* [Required work] Continue the passage on the growth of the eight-canton Swiss Confederacy between 1353 and 1481, picking up after its final sentence.

* [Text under study]

From 1353 to 1481, the federation of eight cantons—known in German as the Acht Orte (Eight Cantons)—consolidated its position. The members (especially the cities) enlarged their territory at the expense of local counts—primarily by buying judicial rights, but sometimes by force. The Eidgenossenschaft, as a whole, expanded through military conquest: the Aargau was conquered in 1415 and the Thurgau in 1460. In both cases, the Swiss profited from weakness in the Habsburg dukes. In the south, Uri led a military territorial expansion that (after many setbacks) would by 1515 lead to the conquest of the Ticino. None of these territories became members of the confederacy; they had the status of condominiums (regions administered by several cantons).

At this time, the eight cantons gradually increased their influence on neighbouring cities and regions through additional alliances. Individual cantons concluded pacts with Fribourg, Appenzell, Schaffhausen, the abbot and the city of St. Gallen, Biel, Rottweil, Mulhouse and others. These allies (known as the Zugewandte Orte) became closely associated with the confederacy, but were not accepted as full members.

* [Supplied information]
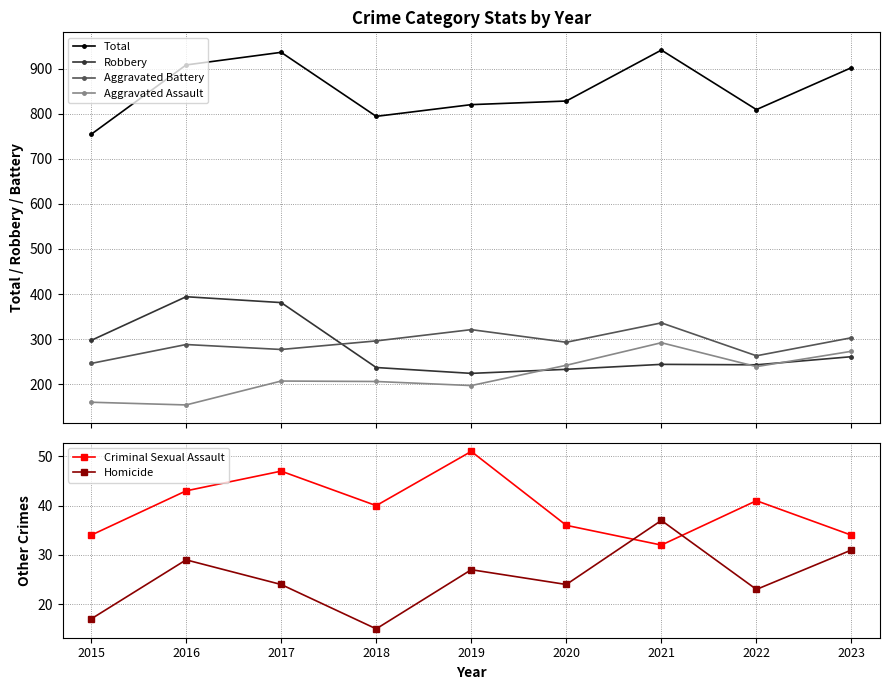

True or false: Homicide and Aggravated Battery cross at least once.

False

* [Answer for this exercise]
The Burgundy Wars prompted a further enlargement of the confederacy; Fribourg and Solothurn were accepted in 1481. In the Swabian War against Holy Roman Emperor Maximilian I, the Swiss were victorious and exempted from imperial legislation. The associated cities of Basel and Schaffhausen joined the confederacy as a result of that conflict, and Appenzell followed suit in 1513 as the thirteenth member. The federation of thirteen cantons (Dreizehn Orte) constituted the Old Swiss Confederacy until its demise in 1798.

The expansion of the confederacy was stopped by the Swiss defeat in the 1515 Battle of Marignano. Only Berne and Fribourg were still able to conquer the Vaud in 1536; the latter primarily became part of the canton of Berne, with a small portion under the jurisdiction of Fribourg.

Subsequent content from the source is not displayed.